▸ **Цель задания**
Ответьте по тексту о восстании Семёновского полка на три вопроса, помечая ответы так же, как вопросы:
(a) Чего, по словам Якушкина, не существовало в старом Семёновском полку?
(b) Где находился царь, когда к нему курьером был послан Чаадаев?
(c) Какой датой помечен манифест, который мог вспомнить Чаадаев на обратном пути?

***** Исходный текст

В двадцатом году взбунтовался Семёновский полк. «Старый Семёновский полк — необыкновенное явление в летописях русской армии, это был полк, где не существовало телесных наказаний, где установились между солдатами и офицерами человеческие отношения... Эго был народ развитый, благородный и нравственный», — писал современник Иван Дмитриевич Якушкин, декабрист.
И вот аракчеевская система взяла «в клещи» и семёновцев. Новый полковой командир бил в лицо кулаком каждого, а не только провинившихся. Солдат выстраивали в две шеренги, заставляя плевать друг другу в лицо.
Ради чего секли, били, заставляли плевать? Власть стремилась сломить. Что? Отнюдь не дух сопротивления, коего поначалу и не было. Вообще надлежало сломить то, что не укладывалось в уготованные «клеточки» аракчеевщины. Полк восстал в конце концов. Надо сказать: система Аракчеева долго его на это провоцировала.
Царь в это время был в Троппау, курьером к нему был послан служивший ранее в Семёновском полку Пётр Яковлевич Чаадаев. Тот самый, к которому обращено: «Пока свободою горим, // Пока сердца для чести живы, // Мой друг, отчизне посвятим // Души прекрасные порывы!»
Чаадаев домчался молнией, явился к царю, доложил, услышал в ответ задумчивое: «Надо признаться, что семёновцы, даже совершив преступление, вели себя отлично, хорошо».
Александр, как частное лицо, просил Чаадаева, вернувшись в Россию, не вдаваться в подробности разговора, в котором он не до конца осуждал семёновцев.
Возможно, на обратном пути Чаадаев вспомнил манифест 25 марта 1813 года, которым сами императоры, теснившие Наполеона и зачастую теснимые им, призывали народы сражаться за свободу и независимость. Именно народы. А может быть, он вспоминал не манифест, а само то воодушевление, которое помогло народам победить большие батальоны Наполеона? Как часто тогда произносилось и даже монархами это магическое слово: свобода.

**********
***** Исходные данные

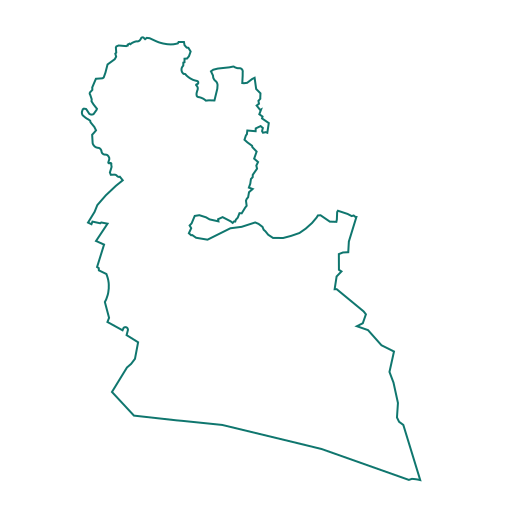 Ath-Thawrah, Ar Raqqah, Syria, rotated 7°
{"feature_id": "27442178B46572819209410", "entity_name": "Ath-Thawrah", "entity_type": "district", "adm_level": 2, "iso_a3": "SYR", "parent_name": "Syria", "parent_adm1": "Ar Raqqah", "projection": "natural_earth1", "projection_center": [38.3, 35.804], "detail": "fine", "context": "isolated", "style": "outline", "palette": "teal", "viewbox_px": 512, "rotation_deg": 7, "n_neighbors": 0, "source": "geoboundaries", "source_scale": "gbopen_adm2", "svg_char_len": 5847}
<svg xmlns="http://www.w3.org/2000/svg" viewBox="0 0 512 512"><g transform="rotate(7 256 256)"><path d="M154.3,429.3L197.4,428.8L202.9,428.6L243.0,427.8L328.7,437.7L344.7,439.6L435.0,459.6L437.9,458.2L440.2,458.1L442.2,458.1L444.3,458.2L446.3,458.4L422.8,405.7L418.2,403.1L415.6,399.1L414.8,384.6L407.9,364.9L402.6,354.8L404.6,334.0L391.4,329.3L376.2,315.9L364.7,313.4L370.2,309.7L372.2,300.5L369.6,297.9L340.1,279.1L338.1,279.4L338.5,266.5L342.7,260.9L340.0,259.6L338.0,244.0L341.9,241.9L347.1,241.0L346.4,230.3L350.9,205.0L349.7,205.0L348.0,203.9L346.1,204.7L341.8,203.1L331.8,201.1L331.2,202.5L331.8,209.9L331.6,212.3L325.1,212.9L315.1,207.7L312.5,208.2L311.5,210.4L307.6,216.4L302.0,222.8L296.3,227.9L288.3,231.8L280.8,234.8L270.7,236.0L265.5,233.4L262.3,230.3L260.4,229.0L258.9,226.3L254.6,223.8L251.1,222.8L238.2,228.8L227.2,231.6L205.9,245.7L194.3,245.2L190.2,243.0L189.1,243.3L186.6,241.6L188.3,236.3L186.4,233.8L188.1,231.5L190.3,223.7L194.8,222.4L201.7,223.7L205.4,225.3L214.5,226.2L213.9,224.1L218.1,221.5L226.7,224.7L228.8,226.0L230.1,224.3L231.2,224.3L231.6,222.4L233.2,220.2L234.4,215.5L236.6,215.4L239.4,209.2L240.6,207.3L239.3,202.3L239.9,200.3L241.0,198.7L241.3,193.5L244.5,189.9L240.6,189.0L241.5,184.9L241.6,180.2L243.1,178.2L242.9,175.8L246.4,169.2L245.3,166.2L246.6,162.5L242.3,159.6L243.9,152.3L239.1,148.4L238.7,147.1L233.5,144.2L230.4,142.0L231.3,137.5L232.1,136.3L232.1,132.5L240.4,132.2L240.2,129.4L244.7,126.5L247.2,128.1L246.8,131.3L247.9,132.8L250.6,131.9L252.2,132.3L252.5,122.5L245.2,118.7L245.5,116.8L242.0,114.9L243.2,109.9L242.3,110.5L238.3,106.6L240.4,104.5L239.5,101.7L241.1,99.4L240.9,97.9L240.6,94.0L235.8,90.2L232.9,79.3L230.6,80.8L226.1,85.2L222.9,86.0L221.3,86.0L220.8,78.7L220.4,75.3L220.4,74.8L220.3,74.2L220.2,73.8L220.0,73.4L219.8,73.0L219.5,72.7L219.2,72.3L218.8,72.1L218.4,71.9L218.1,71.7L217.6,71.6L217.1,71.6L215.3,71.8L214.6,71.8L213.8,71.7L212.6,71.4L211.8,71.2L211.1,70.8L210.4,70.7L206.5,72.0L195.3,74.6L190.9,76.3L188.8,78.2L191.3,82.1L191.5,82.9L191.7,83.8L192.0,84.6L192.5,85.3L192.9,85.9L193.5,86.5L194.0,86.9L194.9,87.5L195.5,88.0L196.0,88.6L196.4,89.3L196.8,90.2L197.0,91.0L197.2,94.7L195.8,106.7L190.4,107.2L187.3,107.9L186.4,107.3L185.5,106.8L184.5,106.3L183.5,106.0L182.6,105.7L181.6,105.5L180.5,105.3L179.3,105.3L178.8,105.1L178.4,105.0L178.1,104.8L177.9,104.5L177.6,104.2L177.5,103.7L177.3,103.1L177.2,102.3L177.2,101.5L177.3,100.7L177.4,100.0L177.5,99.2L177.7,98.5L177.8,98.0L177.8,97.4L177.8,96.8L177.7,96.3L177.6,95.9L177.2,95.2L176.9,94.8L176.6,94.5L175.9,93.8L175.7,93.6L175.7,93.4L175.8,93.2L176.1,92.8L176.6,92.7L176.9,92.5L177.3,92.2L177.5,91.8L177.6,91.3L177.5,90.8L177.4,90.3L177.1,89.9L176.7,89.6L176.3,89.5L174.0,89.2L172.9,89.0L171.9,88.8L170.3,88.2L168.8,87.6L167.3,86.8L166.0,86.0L164.6,85.0L164.2,84.5L163.8,84.2L163.4,84.0L163.0,84.0L162.5,84.0L162.1,84.1L161.7,83.9L161.1,83.5L160.7,83.0L160.2,82.5L159.9,81.9L159.6,81.2L159.4,80.5L159.3,79.7L159.3,79.0L159.4,78.3L159.7,77.5L159.9,77.0L160.6,75.9L160.3,72.9L161.4,72.4L161.0,68.9L163.5,68.4L165.1,65.9L166.2,61.0L163.5,57.6L161.8,57.6L159.4,55.5L158.4,52.4L153.1,53.0L152.5,54.5L150.3,55.3L148.0,56.0L147.3,56.1L145.3,56.4L143.7,56.5L141.9,56.6L139.8,56.5L137.8,56.4L135.6,56.1L133.7,55.8L132.1,55.4L130.4,54.9L127.9,54.1L123.9,52.8L121.0,52.8L119.5,54.3L117.8,53.0L117.3,52.8L116.8,52.8L116.4,52.9L116.2,53.0L115.9,53.2L115.6,53.5L115.4,53.9L115.1,54.8L114.7,55.6L114.2,56.3L113.9,56.6L113.5,56.9L113.0,57.2L112.4,57.4L111.7,57.5L111.1,57.5L110.1,57.9L109.2,58.3L108.2,58.9L107.2,59.5L106.4,60.2L105.5,61.1L104.7,60.6L102.9,61.8L103.1,62.7L101.6,63.5L94.0,63.8L91.9,65.0L91.5,66.1L92.5,71.2L91.7,72.3L92.9,75.2L91.8,77.9L85.3,84.0L84.2,92.4L83.2,96.9L83.1,97.3L82.9,97.6L82.6,97.8L82.3,98.1L82.0,98.2L81.7,98.4L75.5,99.6L72.9,108.7L73.2,110.1L73.3,111.1L71.8,113.2L71.5,113.5L71.3,113.9L71.2,114.3L71.1,114.6L71.1,114.9L71.2,115.2L71.3,115.5L71.5,115.9L71.8,116.2L73.8,120.4L73.9,122.5L76.1,125.2L80.2,129.3L79.9,130.5L77.5,134.9L76.9,135.3L76.3,135.5L75.5,135.7L74.8,135.7L74.0,135.5L73.2,135.2L70.1,131.5L69.4,130.8L67.2,130.7L66.2,131.5L65.7,133.9L65.7,134.5L65.7,134.9L65.9,135.8L66.2,136.5L66.6,137.2L66.9,137.5L67.3,137.8L67.6,138.0L68.1,138.3L69.3,139.1L70.3,139.7L71.5,140.3L72.8,140.8L74.9,141.9L75.5,143.5L79.8,147.6L81.9,150.8L80.2,153.4L78.6,155.6L80.1,163.9L80.5,164.8L81.0,165.5L81.6,166.1L82.1,166.6L82.8,167.1L83.5,167.4L84.2,167.7L85.0,167.8L85.8,167.9L86.6,167.9L86.9,167.9L87.5,168.1L88.1,168.4L88.5,168.7L88.8,169.0L89.3,169.6L89.7,170.3L90.0,171.4L90.3,171.9L90.7,172.6L91.2,173.0L92.0,173.5L92.7,173.7L93.4,173.8L94.4,173.7L94.9,173.7L95.6,173.8L96.2,174.0L96.7,174.4L97.3,174.9L98.3,176.3L98.6,177.7L98.1,180.6L98.0,180.9L98.0,181.2L98.1,181.4L98.2,181.6L98.4,181.8L98.7,181.9L98.9,181.9L99.3,181.8L99.7,181.5L99.9,181.4L100.2,181.4L100.4,181.4L100.7,181.5L100.9,181.6L101.1,181.9L101.2,182.1L101.2,182.4L101.1,182.7L101.8,185.1L101.5,187.1L100.8,190.9L102.0,193.1L105.0,192.6L105.5,192.5L106.3,192.5L106.8,192.6L107.4,192.8L107.9,193.1L108.3,193.5L108.6,193.7L109.0,193.9L109.4,194.1L109.9,194.2L110.5,194.2L111.2,193.9L114.5,197.1L108.5,203.3L99.6,214.0L92.3,224.8L90.4,231.9L85.2,243.3L88.8,244.5L89.5,241.8L97.4,242.5L98.3,241.6L104.7,242.0L95.4,260.6L103.8,263.2L99.6,286.3L101.4,287.2L101.8,289.4L109.7,292.1L110.5,293.7L111.1,295.0L111.7,296.4L112.3,298.0L112.6,299.1L113.0,300.5L113.3,302.0L113.5,303.4L113.6,304.6L113.8,306.0L113.8,307.5L113.8,308.9L113.8,310.1L113.7,311.6L113.5,313.0L113.2,314.5L112.9,315.9L112.6,317.3L112.1,318.7L111.6,320.1L117.7,335.3L116.6,339.6L132.6,346.0L133.3,343.6L133.7,343.1L134.1,342.9L134.4,342.7L135.1,342.5L135.8,342.6L136.1,342.6L136.5,342.8L137.0,343.1L137.4,343.6L137.7,344.2L137.9,344.8L137.9,345.0L137.2,350.3L149.5,356.0L148.4,372.8L145.2,378.3L141.5,382.4L129.6,408.5L154.3,429.3Z" fill="none" stroke="#0f766e" stroke-width="2"/></g></svg>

**********

▸ **Готовое решение**
(a) В старом Семёновском полку не существовало телесных наказаний.
(b) Царь в это время находился в Троппау.
(c) Манифест помечен датой 25 марта 1813 года.